Si può capire così quanto è avvenuto alla Santa Rita, ma non solo, anche alle altre cliniche e istituti privati accreditati finiti sotto inchiesta per comportamenti clinici inappropriati, o per avere falsificato le diagnosi, per avere nella sostanza truffato il servizio sanitario nazionale e ingannato i pazienti. (*)


Nemmeno ci siamo dimenticati degli 11 morti bruciati nella camera iperbarica dell’Istituto Galeazzi a causa, non solo della mancanza di misure di sicurezza, ma anche per non appropriatezza del trattamento.

 

Sembra chiaro che il sistema favorisce la possibilità di truffare e ingannare. Non per questo vengono meno le responsabilità personali, ne delle strutture che mettono nelle condizioni, o spingono, gli operatori ad andare in quella direzione, ne tanto meno degli stessi operatori. Se non ci fossero le indagini giudiziarie si produrrebbe una sorta di sistema circolare che ad ogni giro provocherebbe effetti sempre più devastanti.

 

Del resto dallo stesso dibattimento del processo del Santa Rita è stato chiarito come esistano dei programmi informatici che di fronte a diagnosi complesse e a pluripatologie portano ad imputare il DRG più conveniente alla struttura, quindi più remunerativo per la stessa e quindi più costoso per la regione.

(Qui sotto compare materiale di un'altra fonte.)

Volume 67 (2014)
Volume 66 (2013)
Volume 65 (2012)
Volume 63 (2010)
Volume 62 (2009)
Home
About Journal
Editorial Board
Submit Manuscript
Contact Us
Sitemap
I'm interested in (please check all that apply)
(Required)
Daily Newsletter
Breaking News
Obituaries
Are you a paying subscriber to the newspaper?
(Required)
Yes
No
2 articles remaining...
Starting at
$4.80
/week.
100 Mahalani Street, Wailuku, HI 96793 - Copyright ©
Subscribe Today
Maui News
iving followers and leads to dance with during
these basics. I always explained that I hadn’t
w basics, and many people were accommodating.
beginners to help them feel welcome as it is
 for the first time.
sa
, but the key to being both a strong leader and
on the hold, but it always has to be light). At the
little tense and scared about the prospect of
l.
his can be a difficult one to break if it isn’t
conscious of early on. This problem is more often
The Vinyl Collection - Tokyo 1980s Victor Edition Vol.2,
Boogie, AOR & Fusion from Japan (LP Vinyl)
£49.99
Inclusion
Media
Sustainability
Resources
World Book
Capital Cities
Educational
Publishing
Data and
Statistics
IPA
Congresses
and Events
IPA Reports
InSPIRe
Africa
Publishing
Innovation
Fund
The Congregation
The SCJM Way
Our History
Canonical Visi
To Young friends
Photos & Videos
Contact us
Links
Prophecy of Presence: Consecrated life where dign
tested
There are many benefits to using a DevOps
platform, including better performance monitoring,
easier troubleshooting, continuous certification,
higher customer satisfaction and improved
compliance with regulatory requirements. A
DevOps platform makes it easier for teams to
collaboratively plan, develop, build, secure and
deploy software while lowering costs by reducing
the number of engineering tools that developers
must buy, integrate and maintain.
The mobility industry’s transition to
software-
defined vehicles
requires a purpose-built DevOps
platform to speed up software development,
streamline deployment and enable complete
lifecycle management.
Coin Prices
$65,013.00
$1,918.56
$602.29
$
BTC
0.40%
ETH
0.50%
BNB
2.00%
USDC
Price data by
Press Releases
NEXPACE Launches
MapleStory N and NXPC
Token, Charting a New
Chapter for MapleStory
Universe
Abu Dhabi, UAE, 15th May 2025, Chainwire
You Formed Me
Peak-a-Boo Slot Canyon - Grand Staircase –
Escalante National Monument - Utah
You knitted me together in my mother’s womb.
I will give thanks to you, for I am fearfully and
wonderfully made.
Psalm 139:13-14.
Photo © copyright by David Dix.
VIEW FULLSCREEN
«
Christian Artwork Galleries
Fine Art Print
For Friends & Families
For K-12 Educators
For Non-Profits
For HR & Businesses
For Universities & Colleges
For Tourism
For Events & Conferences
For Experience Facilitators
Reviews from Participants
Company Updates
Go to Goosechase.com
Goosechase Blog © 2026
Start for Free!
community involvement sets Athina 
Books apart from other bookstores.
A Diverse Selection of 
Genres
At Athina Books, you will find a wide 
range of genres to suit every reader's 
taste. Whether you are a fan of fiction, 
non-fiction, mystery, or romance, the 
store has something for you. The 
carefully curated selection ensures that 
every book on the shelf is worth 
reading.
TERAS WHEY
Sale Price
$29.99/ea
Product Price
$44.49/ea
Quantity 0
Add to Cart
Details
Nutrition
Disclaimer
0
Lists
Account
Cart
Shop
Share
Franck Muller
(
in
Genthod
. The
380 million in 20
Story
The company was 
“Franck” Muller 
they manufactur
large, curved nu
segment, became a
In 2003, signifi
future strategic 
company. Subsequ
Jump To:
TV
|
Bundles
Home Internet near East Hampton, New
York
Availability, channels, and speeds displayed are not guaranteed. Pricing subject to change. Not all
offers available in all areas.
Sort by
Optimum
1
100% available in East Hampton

Ciò che avviene nel privato a proposito di utilizzo distorto (dei già distorti) DRG non avviene nel Pubblico, nel senso che quest’ultimo non ha un interesse sostanziale a falsificare le diagnosi o a promuovere condizioni affaristiche come nel privato. D’altro canto vi è un sistema di incentivazioni che spingono in quella direzione, nondimeno il clima regionale è tale. Soprattutto non si agisce in funzione della salute; l’interesse della organizzazione sanitaria dovrebbe essere quello di curare, ma anche quello di capire da dove viene la malattia e di quali misure devono essere prese per ridurne la portata. Non vi è relazione fra cura, rilevazione epidemiologica delle malattia, modalità di cura e intervento sulle condizioni di vita, siano esse ambientali che di stile. Queste relazioni implicherebbero interventi di vera prevenzione (si costruirebbero ancora inceneritori ad esempio?), e modificherebbero le modalità di erogazione e produzione di farmaci, come cambierebbero il sistema di formazione degli operatori sanitari e sociali.

Non è così.

Mentre si sta celebrando il primo processo viene annunciata la richiesta di rinvio a giudizio degli imputati già detenuti e della Clinica Santa Rita. Questa volta vi è anche un atto d’accusa ancora più grave: omicidio volontario per la morte di 5 pazienti. Secondo l’accusa questi pazienti sono morti a causa delle prestazioni che gli sono state praticate. In sostanza sono stati sottoposti ad operazioni chirurgiche in modo assolutamente indebito, a rischio della vita senza (e ce l’hanno rimessa) giustificato motivo.


Non resta da fare che una cosa: cambiare radicalmente il sistema come spieghiamo nell’articolo successivo: passare dal sistema che paga la malattia a un sistema che paga la salute.


Medicina Democratica Onlus si è costituita parte civile con l’avv. Giuliano Pisapia. (Sono stati accolti come parte civile oltre naturalmente I pazienti offesi per I trattamenti subiti, la Regione Lombardia, la ASL di Milano, l’ordine provinciale dei medici, il Tribunale per I diritti del malato Fra I grandi assenti ci sono I sindacati: nessuno di loro si è costituito.)


(*) Ville Turro e San Raffaele (prestazioni gonfiate e inappropriate); Humanitas (condanna del primario cardiochi-rurgo); Multimedica, San Siro, San Carlo (prestazioni gonfiate); clinica San Giuseppe (prestazioni inappro-priate), fino alle cliniche del gruppo Rotella (prestazioni gonfiate).